Page-level text extractions

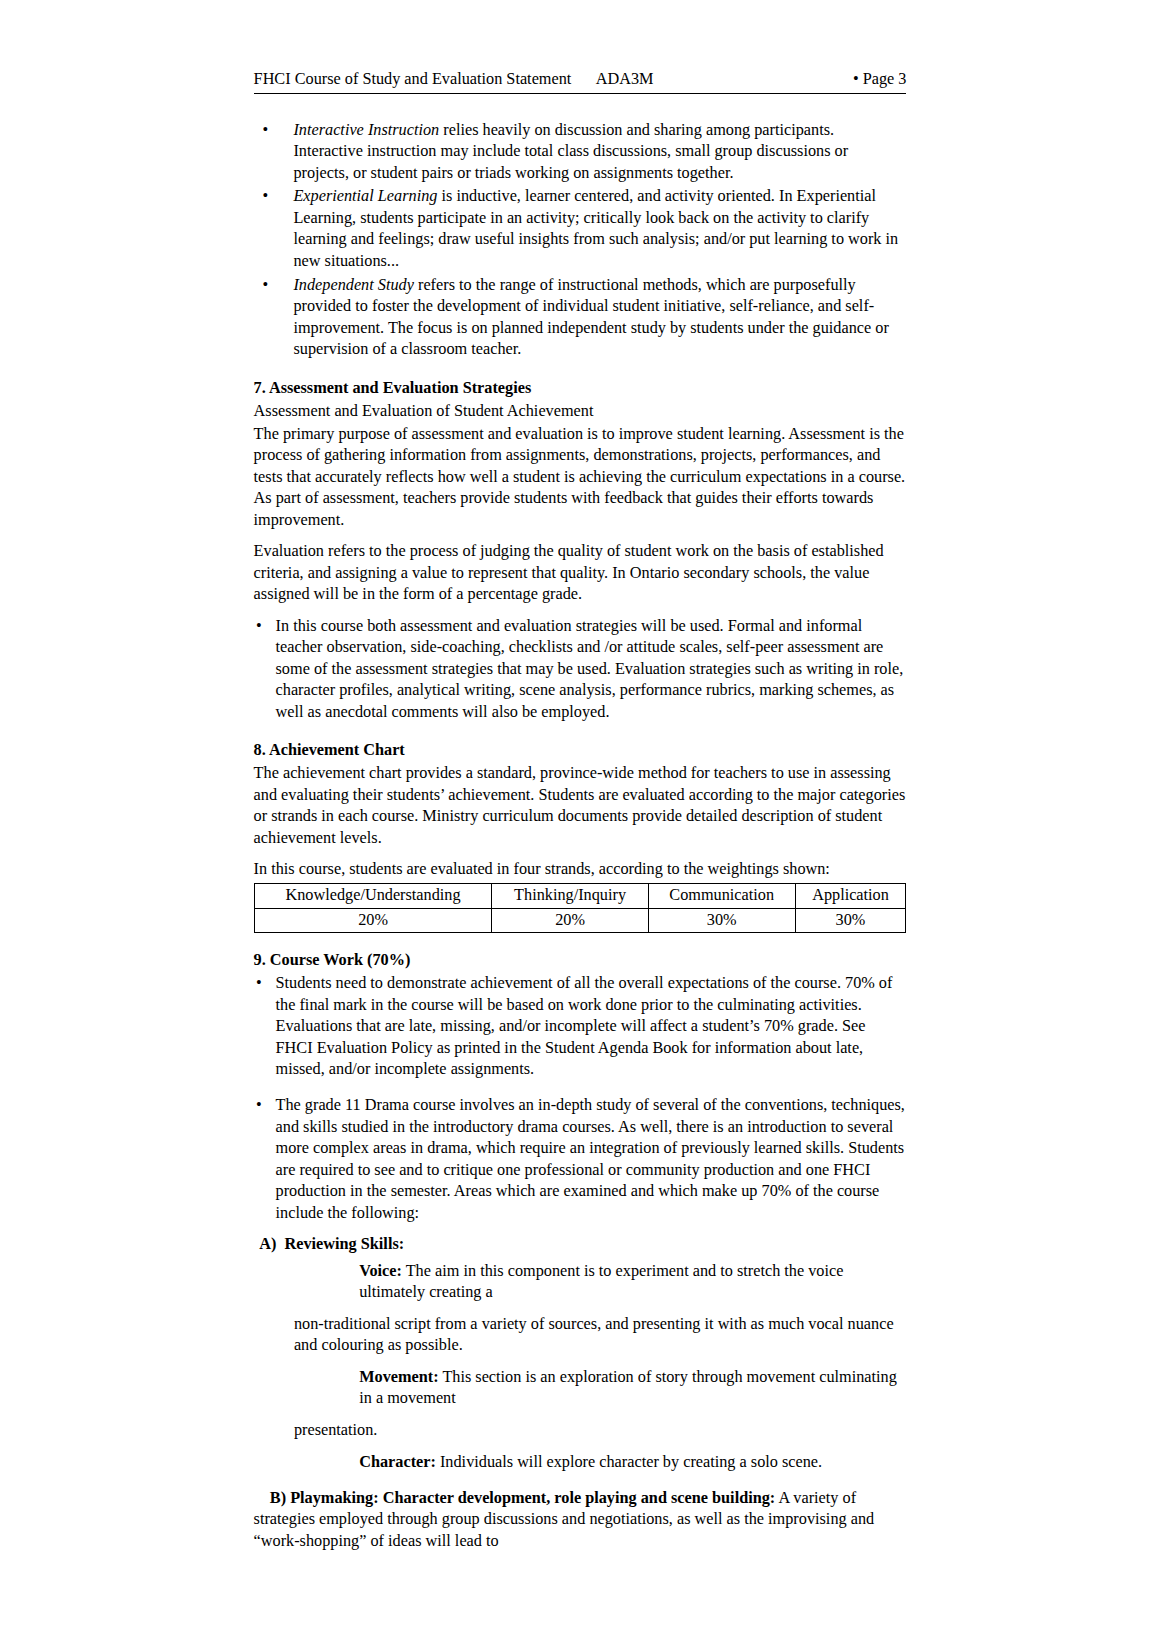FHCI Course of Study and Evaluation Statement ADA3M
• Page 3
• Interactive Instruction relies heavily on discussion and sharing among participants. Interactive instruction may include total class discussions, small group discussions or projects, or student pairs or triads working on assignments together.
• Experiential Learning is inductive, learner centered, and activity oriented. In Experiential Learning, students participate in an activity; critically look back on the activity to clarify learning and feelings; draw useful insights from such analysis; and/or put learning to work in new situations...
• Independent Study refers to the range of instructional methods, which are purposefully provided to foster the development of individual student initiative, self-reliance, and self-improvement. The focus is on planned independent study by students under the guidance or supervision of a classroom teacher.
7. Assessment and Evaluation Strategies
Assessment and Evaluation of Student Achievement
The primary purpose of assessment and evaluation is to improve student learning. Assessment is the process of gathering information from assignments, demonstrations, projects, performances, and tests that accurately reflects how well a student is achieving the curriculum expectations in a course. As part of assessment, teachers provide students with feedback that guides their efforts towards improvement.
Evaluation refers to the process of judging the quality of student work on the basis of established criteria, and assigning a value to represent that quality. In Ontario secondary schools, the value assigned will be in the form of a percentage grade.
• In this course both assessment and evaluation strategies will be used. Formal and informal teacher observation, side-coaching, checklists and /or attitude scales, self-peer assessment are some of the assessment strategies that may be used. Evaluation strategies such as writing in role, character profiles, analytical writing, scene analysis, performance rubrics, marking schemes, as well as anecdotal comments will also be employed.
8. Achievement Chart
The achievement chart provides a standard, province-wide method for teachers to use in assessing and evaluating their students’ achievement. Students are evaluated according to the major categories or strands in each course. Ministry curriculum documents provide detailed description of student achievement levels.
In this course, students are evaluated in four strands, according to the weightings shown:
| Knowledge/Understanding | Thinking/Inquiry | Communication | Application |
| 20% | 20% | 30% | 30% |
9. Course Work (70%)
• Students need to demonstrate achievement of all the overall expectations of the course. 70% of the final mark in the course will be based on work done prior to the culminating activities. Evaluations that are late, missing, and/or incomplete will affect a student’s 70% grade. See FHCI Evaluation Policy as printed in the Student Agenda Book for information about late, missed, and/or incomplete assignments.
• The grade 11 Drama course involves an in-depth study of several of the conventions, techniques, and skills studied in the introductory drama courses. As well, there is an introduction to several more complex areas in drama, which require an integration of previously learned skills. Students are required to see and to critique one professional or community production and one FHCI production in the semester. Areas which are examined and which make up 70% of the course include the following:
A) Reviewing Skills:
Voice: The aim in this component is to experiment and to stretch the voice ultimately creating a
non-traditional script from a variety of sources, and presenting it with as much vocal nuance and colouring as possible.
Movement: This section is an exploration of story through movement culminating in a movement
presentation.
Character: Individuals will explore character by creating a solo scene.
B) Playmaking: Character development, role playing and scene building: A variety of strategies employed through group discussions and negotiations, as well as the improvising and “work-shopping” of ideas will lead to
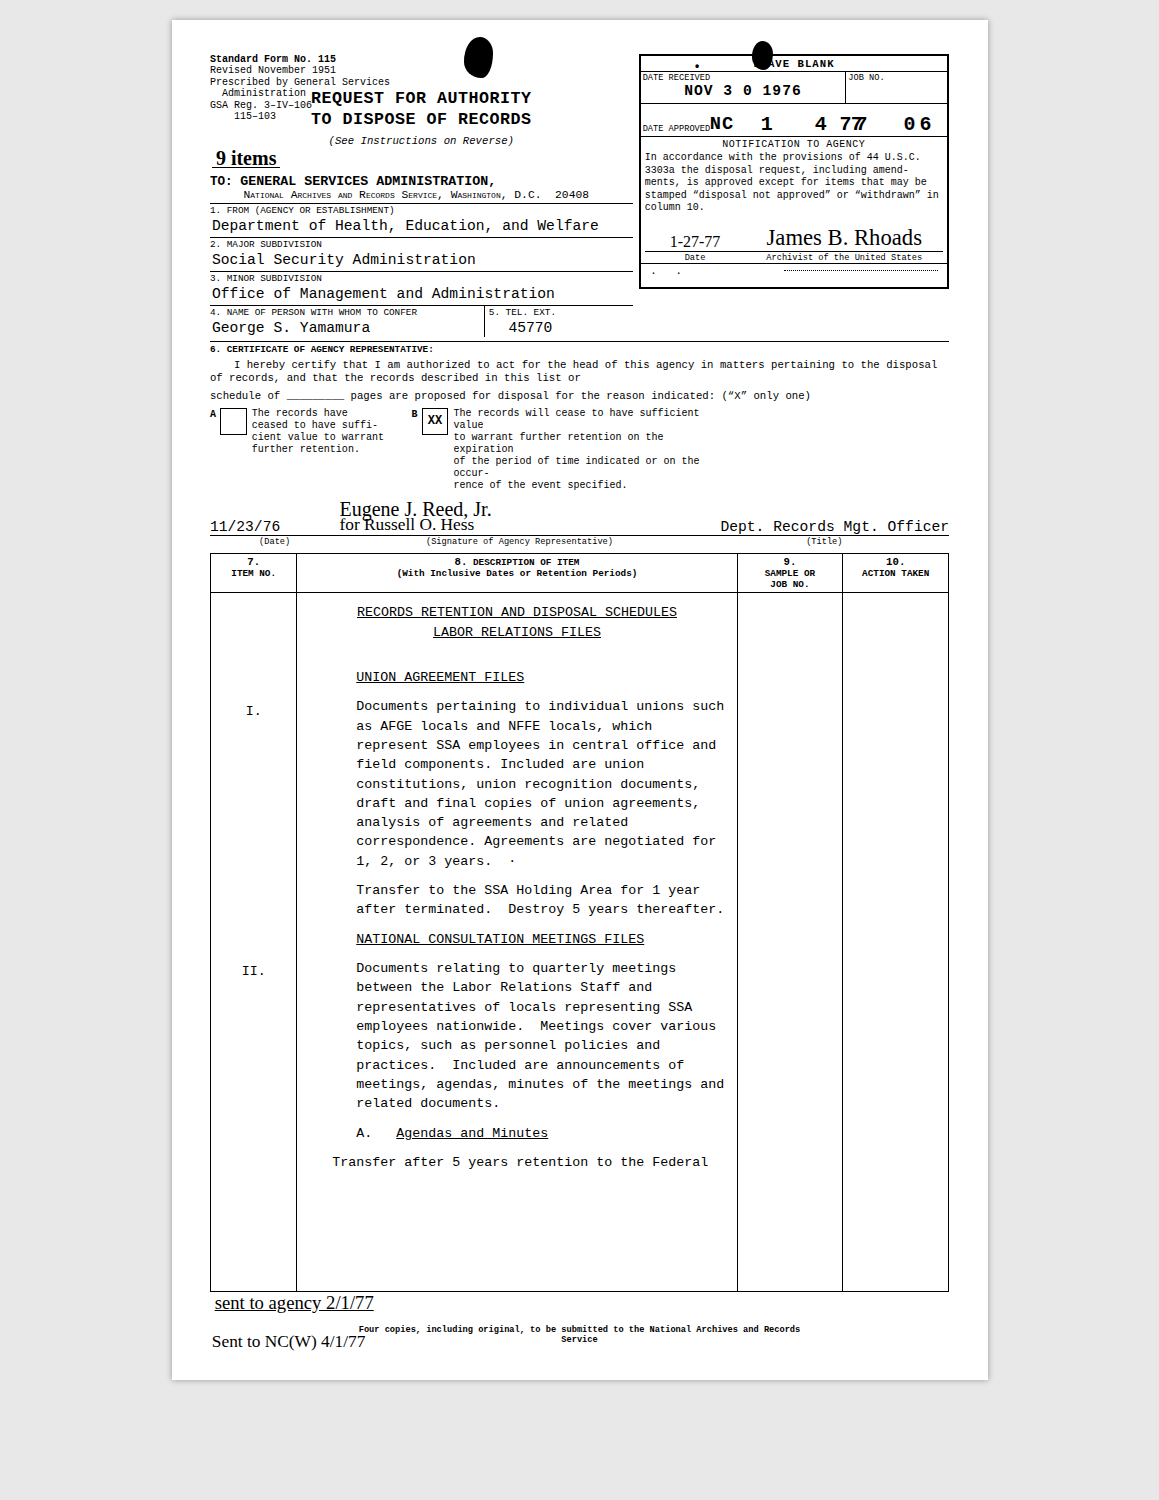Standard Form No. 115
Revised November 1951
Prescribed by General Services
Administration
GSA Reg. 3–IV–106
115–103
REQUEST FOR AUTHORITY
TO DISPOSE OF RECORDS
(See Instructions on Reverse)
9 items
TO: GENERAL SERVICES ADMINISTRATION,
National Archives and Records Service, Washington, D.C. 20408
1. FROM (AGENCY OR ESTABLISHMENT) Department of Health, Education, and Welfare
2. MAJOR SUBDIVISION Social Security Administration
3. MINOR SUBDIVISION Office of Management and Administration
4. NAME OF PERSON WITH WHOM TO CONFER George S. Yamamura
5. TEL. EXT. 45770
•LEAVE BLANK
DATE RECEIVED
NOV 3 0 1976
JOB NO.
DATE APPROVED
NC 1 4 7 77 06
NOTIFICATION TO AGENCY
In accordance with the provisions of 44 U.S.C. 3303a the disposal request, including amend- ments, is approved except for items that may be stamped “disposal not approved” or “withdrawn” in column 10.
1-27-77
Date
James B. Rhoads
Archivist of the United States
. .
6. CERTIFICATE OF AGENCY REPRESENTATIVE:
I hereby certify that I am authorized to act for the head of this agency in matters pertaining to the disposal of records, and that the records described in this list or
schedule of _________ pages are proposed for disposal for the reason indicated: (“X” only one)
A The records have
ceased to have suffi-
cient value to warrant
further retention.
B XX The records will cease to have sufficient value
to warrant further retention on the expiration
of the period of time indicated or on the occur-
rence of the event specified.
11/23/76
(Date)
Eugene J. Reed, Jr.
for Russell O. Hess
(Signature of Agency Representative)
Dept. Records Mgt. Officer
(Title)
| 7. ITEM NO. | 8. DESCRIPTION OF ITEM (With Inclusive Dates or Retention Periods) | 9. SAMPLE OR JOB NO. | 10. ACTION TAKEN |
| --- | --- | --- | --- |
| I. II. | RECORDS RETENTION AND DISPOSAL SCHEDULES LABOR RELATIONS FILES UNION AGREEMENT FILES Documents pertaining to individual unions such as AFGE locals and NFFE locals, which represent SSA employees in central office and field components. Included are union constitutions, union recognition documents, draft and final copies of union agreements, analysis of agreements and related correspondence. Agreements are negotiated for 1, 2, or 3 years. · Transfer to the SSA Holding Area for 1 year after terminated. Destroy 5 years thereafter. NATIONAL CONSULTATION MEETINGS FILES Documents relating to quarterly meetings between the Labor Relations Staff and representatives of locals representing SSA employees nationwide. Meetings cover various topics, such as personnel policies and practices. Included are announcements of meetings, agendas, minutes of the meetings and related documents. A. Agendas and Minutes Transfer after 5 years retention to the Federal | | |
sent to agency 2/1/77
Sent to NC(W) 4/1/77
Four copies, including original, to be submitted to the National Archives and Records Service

§ Problem
Return the entries exactly as given. Do not include pictures.

§ Solution to the exercise
FHCI Course of Study and Evaluation Statement ADA3M
• Page 3
• Interactive Instruction relies heavily on discussion and sharing among participants. Interactive instruction may include total class discussions, small group discussions or projects, or student pairs or triads working on assignments together.
• Experiential Learning is inductive, learner centered, and activity oriented. In Experiential Learning, students participate in an activity; critically look back on the activity to clarify learning and feelings; draw useful insights from such analysis; and/or put learning to work in new situations...
• Independent Study refers to the range of instructional methods, which are purposefully provided to foster the development of individual student initiative, self-reliance, and self-improvement. The focus is on planned independent study by students under the guidance or supervision of a classroom teacher.
7. Assessment and Evaluation Strategies
Assessment and Evaluation of Student Achievement
The primary purpose of assessment and evaluation is to improve student learning. Assessment is the process of gathering information from assignments, demonstrations, projects, performances, and tests that accurately reflects how well a student is achieving the curriculum expectations in a course. As part of assessment, teachers provide students with feedback that guides their efforts towards improvement.
Evaluation refers to the process of judging the quality of student work on the basis of established criteria, and assigning a value to represent that quality. In Ontario secondary schools, the value assigned will be in the form of a percentage grade.
• In this course both assessment and evaluation strategies will be used. Formal and informal teacher observation, side-coaching, checklists and /or attitude scales, self-peer assessment are some of the assessment strategies that may be used. Evaluation strategies such as writing in role, character profiles, analytical writing, scene analysis, performance rubrics, marking schemes, as well as anecdotal comments will also be employed.
8. Achievement Chart
The achievement chart provides a standard, province-wide method for teachers to use in assessing and evaluating their students’ achievement. Students are evaluated according to the major categories or strands in each course. Ministry curriculum documents provide detailed description of student achievement levels.
In this course, students are evaluated in four strands, according to the weightings shown:
| Knowledge/Understanding | Thinking/Inquiry | Communication | Application |
| 20% | 20% | 30% | 30% |
9. Course Work (70%)
• Students need to demonstrate achievement of all the overall expectations of the course. 70% of the final mark in the course will be based on work done prior to the culminating activities. Evaluations that are late, missing, and/or incomplete will affect a student’s 70% grade. See FHCI Evaluation Policy as printed in the Student Agenda Book for information about late, missed, and/or incomplete assignments.
• The grade 11 Drama course involves an in-depth study of several of the conventions, techniques, and skills studied in the introductory drama courses. As well, there is an introduction to several more complex areas in drama, which require an integration of previously learned skills. Students are required to see and to critique one professional or community production and one FHCI production in the semester. Areas which are examined and which make up 70% of the course include the following:
A) Reviewing Skills:
Voice: The aim in this component is to experiment and to stretch the voice ultimately creating a
non-traditional script from a variety of sources, and presenting it with as much vocal nuance and colouring as possible.
Movement: This section is an exploration of story through movement culminating in a movement
presentation.
Character: Individuals will explore character by creating a solo scene.
B) Playmaking: Character development, role playing and scene building: A variety of strategies employed through group discussions and negotiations, as well as the improvising and “work-shopping” of ideas will lead to
Standard Form No. 115
Revised November 1951
Prescribed by General Services
Administration
GSA Reg. 3–IV–106
115–103
REQUEST FOR AUTHORITY
TO DISPOSE OF RECORDS
(See Instructions on Reverse)
9 items
TO: GENERAL SERVICES ADMINISTRATION,
National Archives and Records Service, Washington, D.C. 20408
1. FROM (AGENCY OR ESTABLISHMENT) Department of Health, Education, and Welfare
2. MAJOR SUBDIVISION Social Security Administration
3. MINOR SUBDIVISION Office of Management and Administration
4. NAME OF PERSON WITH WHOM TO CONFER George S. Yamamura
5. TEL. EXT. 45770
•LEAVE BLANK
DATE RECEIVED
NOV 3 0 1976
JOB NO.
DATE APPROVED
NC 1 4 7 77 06
NOTIFICATION TO AGENCY
In accordance with the provisions of 44 U.S.C. 3303a the disposal request, including amend- ments, is approved except for items that may be stamped “disposal not approved” or “withdrawn” in column 10.
1-27-77
Date
James B. Rhoads
Archivist of the United States
. .
6. CERTIFICATE OF AGENCY REPRESENTATIVE:
I hereby certify that I am authorized to act for the head of this agency in matters pertaining to the disposal of records, and that the records described in this list or
schedule of _________ pages are proposed for disposal for the reason indicated: (“X” only one)
A The records have
ceased to have suffi-
cient value to warrant
further retention.
B XX The records will cease to have sufficient value
to warrant further retention on the expiration
of the period of time indicated or on the occur-
rence of the event specified.
11/23/76
(Date)
Eugene J. Reed, Jr.
for Russell O. Hess
(Signature of Agency Representative)
Dept. Records Mgt. Officer
(Title)
| 7. ITEM NO. | 8. DESCRIPTION OF ITEM (With Inclusive Dates or Retention Periods) | 9. SAMPLE OR JOB NO. | 10. ACTION TAKEN |
| --- | --- | --- | --- |
| I. II. | RECORDS RETENTION AND DISPOSAL SCHEDULES LABOR RELATIONS FILES UNION AGREEMENT FILES Documents pertaining to individual unions such as AFGE locals and NFFE locals, which represent SSA employees in central office and field components. Included are union constitutions, union recognition documents, draft and final copies of union agreements, analysis of agreements and related correspondence. Agreements are negotiated for 1, 2, or 3 years. · Transfer to the SSA Holding Area for 1 year after terminated. Destroy 5 years thereafter. NATIONAL CONSULTATION MEETINGS FILES Documents relating to quarterly meetings between the Labor Relations Staff and representatives of locals representing SSA employees nationwide. Meetings cover various topics, such as personnel policies and practices. Included are announcements of meetings, agendas, minutes of the meetings and related documents. A. Agendas and Minutes Transfer after 5 years retention to the Federal | | |
sent to agency 2/1/77
Sent to NC(W) 4/1/77
Four copies, including original, to be submitted to the National Archives and Records Service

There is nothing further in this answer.